Molteplici sono le ricerche su questi casi e molti altri, ad esempio in Etiopia e Myanmar, ricordando che “le insidiose conseguenze ambientali dei conflitti spesso persistono a lungo dopo che le bombe sono cadute nel silenzio” (Anyadike, 2024). Un articolo pubblicato sulla rivista “Science of the total environment”, basato sullo studio di 193 casi, ha dimostrato che le guerre hanno effetti profondamente dannosi sull’ambiente, riconoscendo che i bombardamenti aerei, in particolare, hanno gravi impatti negativi, tra cui la distruzione degli sforzi di conservazione, il danneggiamento degli alberi, l’alterazione del paesaggio e il degrado della salute del suolo. Inoltre, le guerre portano allo sterminio della fauna selvatica, alla perdita di nicchie ecologiche e all’aumento dell’inquinamento atmosferico e delle acque. Nonostante la conoscenza di questi effetti, l’articolo sottolinea che i leader e il personale militare hanno mostrato scarsa preoccupazione per gli impatti ambientali e sono stati compiuti sforzi limitati di ripristino postbellico per mitigare i danni causati dalle guerre.
Il nesso più generale che collega guerra, ecocidio e occupazione dei territori è già stato evidenziato in precedenza, a partire dalla guerra in Vietnam, nel cui contesto il termine ecocidio fu introdotto dal biologo Arthur Galston. Successivamente, ad esempio, Paul Guernsey della Pennsylvania State University ha riconosciuto che i modi di vedere delle forze occupanti colonizzatrici “offuscano i modi in cui le comunità native vivono le emergenze ambientali come cicli di violenza di insediamento coloniale ed ecocidio”.
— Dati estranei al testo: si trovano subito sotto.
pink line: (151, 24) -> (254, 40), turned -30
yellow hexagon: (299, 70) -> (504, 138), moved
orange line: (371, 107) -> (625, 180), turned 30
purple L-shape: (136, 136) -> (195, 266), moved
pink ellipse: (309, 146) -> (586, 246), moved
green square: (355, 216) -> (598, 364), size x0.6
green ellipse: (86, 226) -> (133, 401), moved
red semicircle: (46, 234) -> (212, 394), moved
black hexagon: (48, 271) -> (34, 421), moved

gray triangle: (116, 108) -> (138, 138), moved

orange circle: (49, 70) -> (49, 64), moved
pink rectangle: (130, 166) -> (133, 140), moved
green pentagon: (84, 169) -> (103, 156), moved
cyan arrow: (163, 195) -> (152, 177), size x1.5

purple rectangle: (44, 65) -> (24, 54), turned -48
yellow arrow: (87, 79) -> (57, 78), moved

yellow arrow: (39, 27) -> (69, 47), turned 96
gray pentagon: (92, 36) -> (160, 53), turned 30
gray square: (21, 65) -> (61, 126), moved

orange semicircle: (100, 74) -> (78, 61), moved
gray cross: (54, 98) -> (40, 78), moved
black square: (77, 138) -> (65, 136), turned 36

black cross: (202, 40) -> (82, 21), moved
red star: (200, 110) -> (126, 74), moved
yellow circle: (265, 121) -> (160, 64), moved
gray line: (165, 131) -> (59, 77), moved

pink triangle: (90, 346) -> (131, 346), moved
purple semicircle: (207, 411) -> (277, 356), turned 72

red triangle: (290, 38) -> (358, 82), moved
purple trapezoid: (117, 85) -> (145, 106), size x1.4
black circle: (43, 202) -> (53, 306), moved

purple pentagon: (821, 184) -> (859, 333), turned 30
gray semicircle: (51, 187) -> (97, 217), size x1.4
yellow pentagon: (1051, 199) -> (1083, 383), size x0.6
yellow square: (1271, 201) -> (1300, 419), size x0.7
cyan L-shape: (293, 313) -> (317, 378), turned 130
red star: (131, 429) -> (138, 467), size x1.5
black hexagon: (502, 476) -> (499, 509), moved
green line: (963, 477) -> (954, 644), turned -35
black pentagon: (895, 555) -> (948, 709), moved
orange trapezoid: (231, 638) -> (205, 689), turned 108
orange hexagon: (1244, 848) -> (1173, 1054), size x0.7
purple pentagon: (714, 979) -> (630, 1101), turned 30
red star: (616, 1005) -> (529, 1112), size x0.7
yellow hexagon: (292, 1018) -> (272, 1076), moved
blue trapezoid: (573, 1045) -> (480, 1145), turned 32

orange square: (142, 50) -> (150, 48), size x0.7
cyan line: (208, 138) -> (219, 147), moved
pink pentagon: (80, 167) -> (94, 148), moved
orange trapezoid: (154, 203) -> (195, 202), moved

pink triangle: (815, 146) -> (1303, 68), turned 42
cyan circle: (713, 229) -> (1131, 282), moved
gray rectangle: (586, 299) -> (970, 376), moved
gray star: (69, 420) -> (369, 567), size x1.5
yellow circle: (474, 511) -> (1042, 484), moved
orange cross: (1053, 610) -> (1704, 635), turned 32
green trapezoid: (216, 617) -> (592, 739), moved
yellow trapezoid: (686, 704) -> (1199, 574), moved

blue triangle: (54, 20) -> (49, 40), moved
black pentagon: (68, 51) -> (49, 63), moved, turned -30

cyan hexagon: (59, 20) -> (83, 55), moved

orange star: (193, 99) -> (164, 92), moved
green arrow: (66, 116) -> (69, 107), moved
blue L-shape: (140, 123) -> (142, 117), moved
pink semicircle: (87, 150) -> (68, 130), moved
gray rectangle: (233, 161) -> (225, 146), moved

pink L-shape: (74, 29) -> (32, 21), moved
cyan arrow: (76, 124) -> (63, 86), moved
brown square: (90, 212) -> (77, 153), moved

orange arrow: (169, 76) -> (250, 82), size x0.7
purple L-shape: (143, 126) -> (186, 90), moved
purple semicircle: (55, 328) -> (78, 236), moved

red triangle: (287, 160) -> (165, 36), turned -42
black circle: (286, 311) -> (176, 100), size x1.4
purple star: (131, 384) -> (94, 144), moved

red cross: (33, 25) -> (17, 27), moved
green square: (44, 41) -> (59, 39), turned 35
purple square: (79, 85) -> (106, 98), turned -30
La devastazione degli ambienti di vita durante le guerre è anche collegata a quello che il geografo Jim Glassman definì il nesso strategico tra ecocidio e controinsurrezione. Nel suo studio fondato sull’analisi della guerra in Vietnam, pubblicato nel 1992 dalla rivista “Refuge: Canada’s Journal on Refugees”, egli individuò l’ecocidio come pratica della più generale pianificazione della contro-insurrezione, e quindi come vera e propria tattica militare, connessa allo sfollamento dei territori. Egli individuò un nesso divenuto sempre più evidente nei decenni successivi tra guerra ed ecocidio, con l’ecocidio divenuto una vera e propria arma: dunque, non un effetto collaterale ma un elemento costitutivo della più generale azione militare. La devastazione ambientale, in altre parole, come iniziativa ricercata attivamente all’interno della più generale strategia militare.
Con questa volontà distruttrice molte popolazioni si confrontano quotidianamente nel mondo. Noi che viviamo in una parte del pianeta che, spesso, sostiene tali guerre, dobbiamo chiederci da che parte stare: con la vita o con la guerra.